The Claimant had an arterial bypass in an earlier operation which had become blocked just below the arteries serving the kidneys. The surgeon decided that the bypass needing replacing. Shortly after the operation the Claimant suffered acute and irreversible kidney failure.
It was the Claimant's case, and as found by the trial judge, that the damage had been caused by what was termed a "sequencing error" in that the surgeon had clamped the aorta closed, across the material causing the blockage, before the aorta was cut and before the blockage was removed. The consequent result would have been that the waste material would have been squeezed up the aorta and into the renal arteries ("a toothpaste effect"). It was agreed that if this was indeed what had occurred it would have been negligent.

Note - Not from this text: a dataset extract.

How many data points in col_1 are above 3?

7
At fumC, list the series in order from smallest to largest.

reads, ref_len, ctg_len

The surgeon denied that this was what he had done and if he had done so he would have been alerted to it by a number of alarm bells. The surgeon had never raised the alarm bells in his own evidence, nor were they raised for discussion between the experts in their pre-trial meeting. They were first raised in cross examination.
The surgeon wrote 2 notes of the operation. The first shortly afterwards and the second later the same day at home. The use of the terms "aorta clamped" and "clamp applied" appearing where they did in the operative notes, and if recording the sequence of events chronologically, gave rise to the inference that the aorta was indeed clamped prematurely. The surgeon's evidence was that although he had written both notes it did not accurately record what he had done. He insisted that he had not closed the clamp at the moment indicated by the references in his own notes, but had merely positioned the clamp for speedy closely once blood flow was restored. The trial judge found that the surgeon did not realise that he had made the error and in doing so the trial judge had particular regard to the operative note (s). The trial judge referred to the operative note(s) indicating that "a significant reason for accepting it [the manuscript note] as a reliable record of what [the surgeon] had done would be his failure, when writing it to recognise the significance of what he was recording and [of] its reproduction, albeit in a slightly different form in the later note".

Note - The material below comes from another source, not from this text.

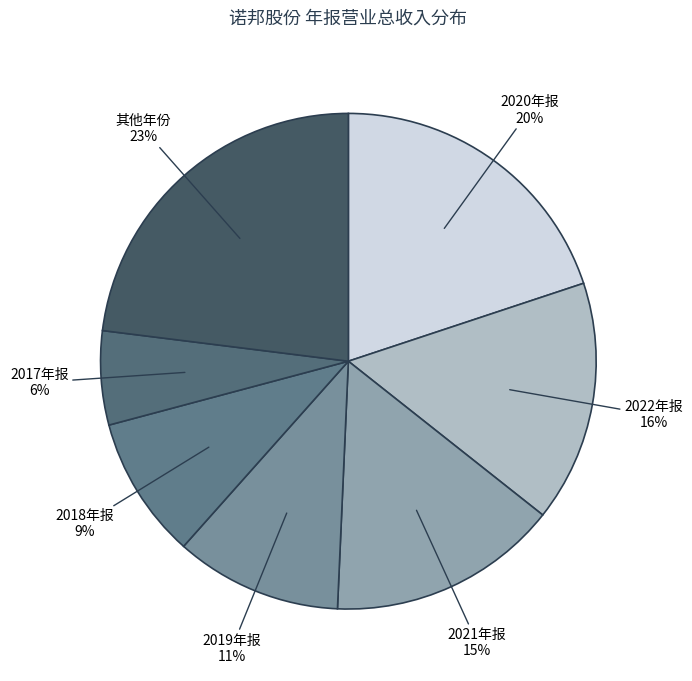

Is there a majority slice in this chart?

No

In giving judgment in the Court of Appeal, McCombe LJ considered that the surgeon's oblivion as to what went on in the operation and afterwards amply justified a finding that his own operative notes provided "very significant evidence" of the clamping procedure that had actually occurred. There was adequate evidence for a finding that the surgeon would not have been susceptible to the "alarm bells" and the trial judge was entitled to fasten upon those aspects of the case which he found to be "reliable pointers" to what had actually occurred without trawling seriatim through every issue, side issue or speculation that arose on the evidence or in argument.
Whilst particular on its facts Welch confirms the importance to be attached to the consideration of contemporaneous medical notes and the import that a trial judge can attach to their content in determining the chronology of disputed events.